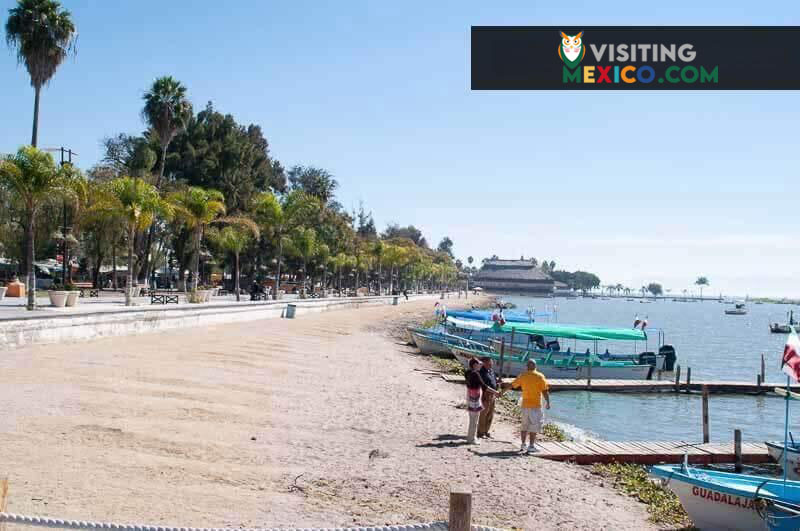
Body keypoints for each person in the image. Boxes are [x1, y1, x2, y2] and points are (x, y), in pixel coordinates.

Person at [501, 359, 550, 453]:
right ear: (535, 366)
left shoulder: (522, 376)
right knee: (534, 426)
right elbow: (544, 391)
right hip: (535, 405)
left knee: (524, 425)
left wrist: (502, 392)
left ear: (527, 367)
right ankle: (531, 446)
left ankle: (523, 444)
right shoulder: (540, 376)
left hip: (525, 405)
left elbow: (511, 385)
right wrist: (548, 402)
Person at [465, 358, 498, 444]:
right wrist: (496, 392)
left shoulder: (468, 372)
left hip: (471, 396)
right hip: (476, 397)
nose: (480, 365)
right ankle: (472, 438)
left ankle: (473, 436)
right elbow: (484, 386)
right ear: (474, 365)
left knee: (474, 418)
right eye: (479, 364)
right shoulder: (476, 373)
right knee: (475, 419)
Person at [477, 356, 500, 438]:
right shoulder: (481, 372)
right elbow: (484, 386)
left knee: (490, 414)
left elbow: (494, 381)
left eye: (491, 362)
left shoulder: (491, 371)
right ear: (484, 363)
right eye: (490, 362)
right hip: (485, 395)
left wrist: (498, 383)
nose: (491, 364)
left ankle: (486, 431)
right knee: (484, 414)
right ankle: (481, 432)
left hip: (492, 395)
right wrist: (495, 391)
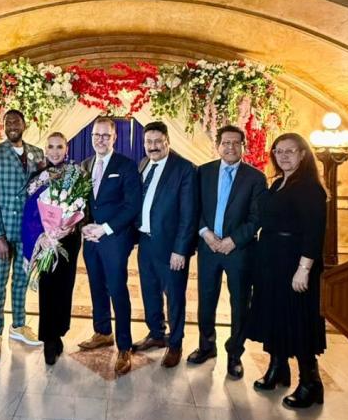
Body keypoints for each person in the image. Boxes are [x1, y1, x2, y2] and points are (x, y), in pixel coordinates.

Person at [248, 132, 328, 408]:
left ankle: (310, 383)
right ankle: (277, 369)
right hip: (271, 261)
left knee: (298, 321)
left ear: (303, 154)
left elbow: (315, 232)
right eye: (278, 151)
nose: (283, 156)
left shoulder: (309, 188)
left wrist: (304, 268)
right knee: (274, 317)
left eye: (290, 151)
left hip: (295, 263)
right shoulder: (278, 183)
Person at [190, 124, 267, 379]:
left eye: (236, 143)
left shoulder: (255, 177)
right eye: (226, 142)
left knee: (240, 304)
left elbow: (257, 217)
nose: (230, 147)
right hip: (209, 247)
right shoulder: (203, 172)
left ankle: (235, 354)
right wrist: (206, 233)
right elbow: (194, 208)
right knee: (206, 300)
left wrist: (233, 241)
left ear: (242, 146)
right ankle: (206, 345)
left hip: (240, 251)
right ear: (218, 145)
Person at [78, 116, 142, 376]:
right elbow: (80, 202)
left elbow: (132, 205)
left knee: (116, 289)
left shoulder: (126, 166)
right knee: (96, 287)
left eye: (106, 135)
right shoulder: (85, 164)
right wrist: (83, 225)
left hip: (115, 237)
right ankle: (102, 331)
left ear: (115, 138)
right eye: (96, 135)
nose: (100, 140)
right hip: (90, 237)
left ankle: (124, 346)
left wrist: (104, 228)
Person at [0, 109, 44, 363]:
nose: (12, 125)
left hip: (26, 232)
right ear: (3, 127)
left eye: (17, 121)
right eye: (8, 122)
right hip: (2, 233)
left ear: (25, 124)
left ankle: (18, 325)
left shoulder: (37, 154)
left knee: (20, 280)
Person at [134, 121, 198, 368]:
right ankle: (156, 334)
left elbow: (188, 214)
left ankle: (175, 343)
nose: (153, 146)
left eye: (157, 141)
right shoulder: (143, 164)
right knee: (149, 291)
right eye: (148, 142)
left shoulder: (184, 169)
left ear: (167, 142)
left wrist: (180, 249)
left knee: (174, 297)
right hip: (146, 242)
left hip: (171, 247)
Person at [21, 132, 84, 365]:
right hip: (46, 241)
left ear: (66, 149)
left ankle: (59, 332)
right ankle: (48, 339)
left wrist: (69, 227)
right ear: (45, 150)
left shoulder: (76, 175)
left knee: (65, 287)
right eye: (51, 147)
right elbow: (31, 212)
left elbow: (81, 206)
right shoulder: (38, 177)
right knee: (48, 287)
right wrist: (43, 236)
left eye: (59, 147)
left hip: (68, 239)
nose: (55, 151)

Task requirements: Print once more, exactly, the lines that start at the top of the records above and end at the line with "left hip: (295, 263)", skipping all pictures.

Exercise result:
Body keypoints for each person in the image. Boxes are [x1, y1, x2, y2] and points are (x, y), in pixel coordinates.

Person at [501, 359, 550, 453]:
right ear: (535, 366)
left shoulder: (522, 376)
right knee: (534, 426)
right elbow: (544, 391)
right hip: (535, 405)
left knee: (524, 425)
left wrist: (502, 392)
left ear: (527, 367)
right ankle: (531, 446)
left ankle: (523, 444)
right shoulder: (540, 376)
left hip: (525, 405)
left elbow: (511, 385)
right wrist: (548, 402)
Person at [465, 358, 498, 444]:
right wrist: (496, 392)
left shoulder: (468, 372)
left hip: (471, 396)
right hip: (476, 397)
nose: (480, 365)
right ankle: (472, 438)
left ankle: (473, 436)
right elbow: (484, 386)
right ear: (474, 365)
left knee: (474, 418)
right eye: (479, 364)
right shoulder: (476, 373)
right knee: (475, 419)
Person at [477, 356, 500, 438]:
right shoulder: (481, 372)
right elbow: (484, 386)
left knee: (490, 414)
left elbow: (494, 381)
left eye: (491, 362)
left shoulder: (491, 371)
right ear: (484, 363)
right eye: (490, 362)
right hip: (485, 395)
left wrist: (498, 383)
nose: (491, 364)
left ankle: (486, 431)
right knee: (484, 414)
right ankle: (481, 432)
left hip: (492, 395)
right wrist: (495, 391)
Body keypoints for each person in the image. Boxes are [x1, y1, x2, y2] and points are (x, y), in pixel coordinates.

Person at [248, 132, 328, 408]:
left ankle: (310, 383)
right ankle: (277, 369)
right hip: (271, 261)
left knee: (298, 321)
left ear: (303, 154)
left elbow: (315, 232)
right eye: (278, 151)
nose: (283, 156)
left shoulder: (309, 188)
left wrist: (304, 268)
right knee: (274, 317)
left eye: (290, 151)
left hip: (295, 263)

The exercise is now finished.